My mom always – somewhat gratuitously – tells me that I already have all of these goals accomplished , which is nice and technically correct.  Maybe that just goes to show how I’m never quite satisfied with what I have right now.  I just noticed that I also didn’t say I wanted to do anything in particular, just be these certain things, like a father and a husband and a writer.

I’m still developing my narrative voice.  Longtime followers of the blog will have noticed that my writing has improved…slowly but surely.  And it’s growing wings, sprouting branches, whatever, but it’s still just so teenagerly and hormonal and awkward sometimes.  I still over-adjective, over-analyze, and clumsily wield my metaphors like terrible chainsaws; I still revel in my own apparent  self-wit; I still have such a long way to go.

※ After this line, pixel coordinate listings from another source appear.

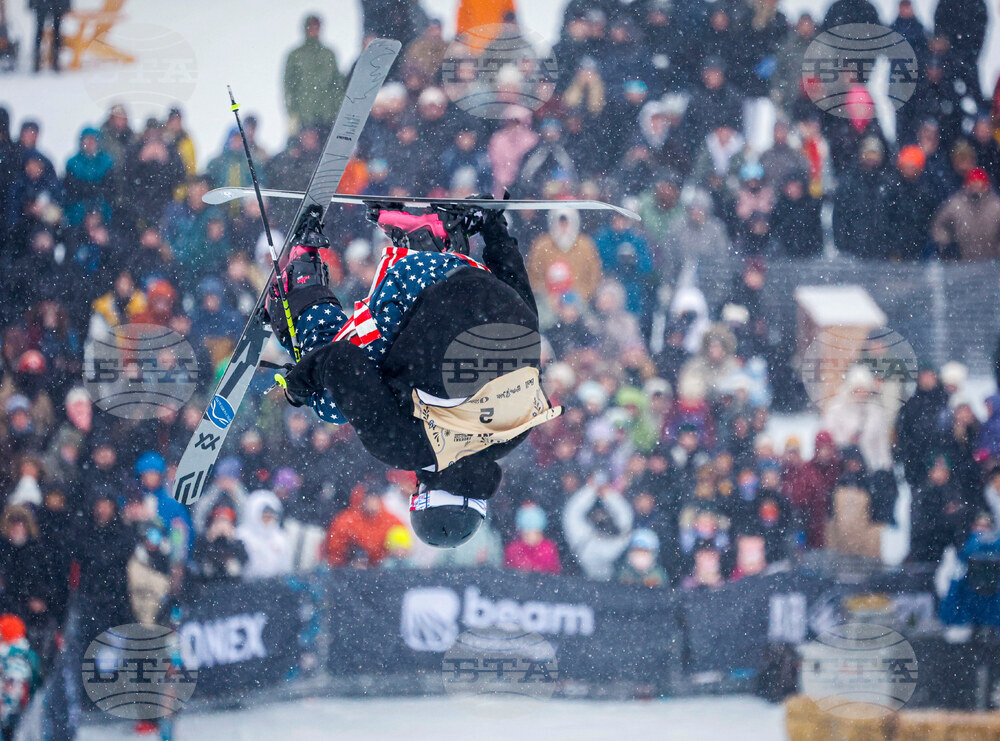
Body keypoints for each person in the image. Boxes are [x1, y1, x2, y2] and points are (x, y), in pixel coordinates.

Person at [271, 200, 562, 549]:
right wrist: (298, 388)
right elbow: (339, 360)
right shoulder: (407, 448)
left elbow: (525, 330)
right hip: (419, 281)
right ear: (423, 494)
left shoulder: (515, 434)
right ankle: (301, 278)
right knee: (331, 402)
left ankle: (435, 240)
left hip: (477, 277)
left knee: (420, 358)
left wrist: (495, 232)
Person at [283, 15, 345, 135]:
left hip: (327, 115)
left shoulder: (328, 54)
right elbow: (289, 86)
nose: (313, 29)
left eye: (316, 26)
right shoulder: (296, 56)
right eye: (310, 26)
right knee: (301, 150)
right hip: (304, 116)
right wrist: (292, 113)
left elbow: (337, 84)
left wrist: (337, 109)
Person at [30, 0, 69, 73]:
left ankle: (44, 60)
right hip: (52, 4)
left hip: (45, 4)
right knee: (52, 31)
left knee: (42, 31)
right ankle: (52, 60)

I’m extremely jealous of my friend Jeff, who is a fantastic writer.

I recently attended a reading he put together for his new book, and it was really cool because at one point, the people he wrote about were sitting next to him during the reading and the way he described them in his book was exactly how they appeared in real life.  The way he was able to craft words that so perfectly described their appearances and mannerisms was flooring.  I want to be able to describe people so well someday, to tell their stories in such a responsible, honoring way.

When he was young, my friend Sam (the guy who first really introduced me to writing) vowed to beat out Christopher Paolini (of Eragon fame) and publish a series of novels before the age of 16.  As far as I know, it never happened.

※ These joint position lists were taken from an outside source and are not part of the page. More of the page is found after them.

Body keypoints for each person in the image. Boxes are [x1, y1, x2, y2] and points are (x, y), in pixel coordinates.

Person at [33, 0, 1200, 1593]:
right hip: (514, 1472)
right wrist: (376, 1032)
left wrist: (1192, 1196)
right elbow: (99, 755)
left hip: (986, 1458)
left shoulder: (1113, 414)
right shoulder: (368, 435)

Another friend told me she wanted to be published before 18, and sent out copies of her poems to three literary firms.  None of them responded either.

For my own writing legacy, I’ve set the bar quite a bit lower: someday, I just want to get paid by somebody to write something.

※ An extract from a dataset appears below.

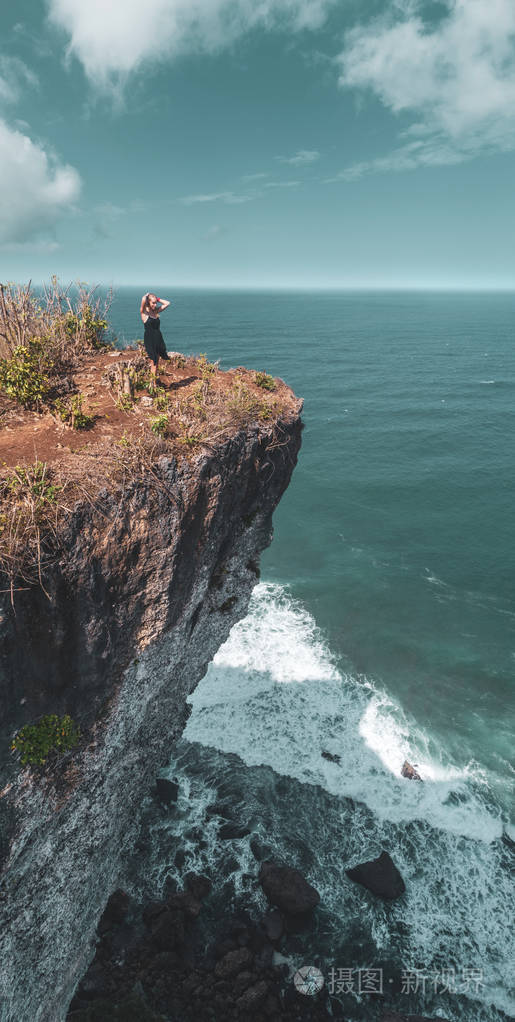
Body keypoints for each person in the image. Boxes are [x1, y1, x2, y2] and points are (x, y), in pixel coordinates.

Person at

I don’t know if you know this, but I’m actually in Costa Rica right now.  It kind of reminds me of Honduras.  It’s got that sort of “developing country” air to it, yknow?  Not in a derogatory way or anything, it’s just that the smell is part sewage and sweat, the feel is heat and crackling asphalt.  Crude odors and noises flood the senses.  Food, water, and waste fill the city streets.

It’s hot, it’s human, it’s gorgeous, it’s gritty, it’s big, it’s beautiful, it’s a million degrees humidity out here, I love it so far, and I figure I should be able to find something – anything – to write about in this country.  It’s so nice to write in a foreign country, I feel really hip.  It’s so cool to be able to use English as well.  I bumped into this one American girl today and speaking my native tongue with her literally felt like that big breath of air you take after coming up from too long underwater.  Fresh air.

As I’m working on this post, my little brother for the summer, this little dude, he keeps peeking his head around the corner to my room and just staring at me.  Saul Davíd (I’m loving the Biblical-enemy-name-thing), he’s 4 years old (I’m thinking of nicknaming him Jesús-Diablo), he knows I’m trying to work but he keeps peeking his head out at me and ducking back when I lock eyes with him.

Okay, now he’s brought a coloring book into my bedroom and is just laying on the floor drawing in it and whispering my name.

proof!

proof

I don’t know if I’ll be able to keep up on regular posting as much as I’d like, so I’d really welcome any guest posts that any of you would like to write…just follow that hyperlink if you’re interested!

To steal a line from a friend, and to step out of Ryan the Writer’s shoes for a minute here (and out of Ryan the Controversialist’s, Ryan the Activist’s, Ryan the Social Worker’s) and just into Ryan the Human Being’s set of sneakers for a split second, I’d like to let y’all know that I really need and appreciate your thoughts and prayers as I continue to immerse myself here in Costa Rica.  ¡Qué Dios now bendiga!

Okay, I don’t know what I’ve done to invite the idea that I’m interested in playing right now but now this kid is now sliding across the tile floor in his socks and dancing to Boston’s Foreplay/Long Time.

proof

Okay, I just taught him how to beat box.  This is awesome.  We’re playing Hot Wheels.  Writing is not as cool as this.  I’m going to go now.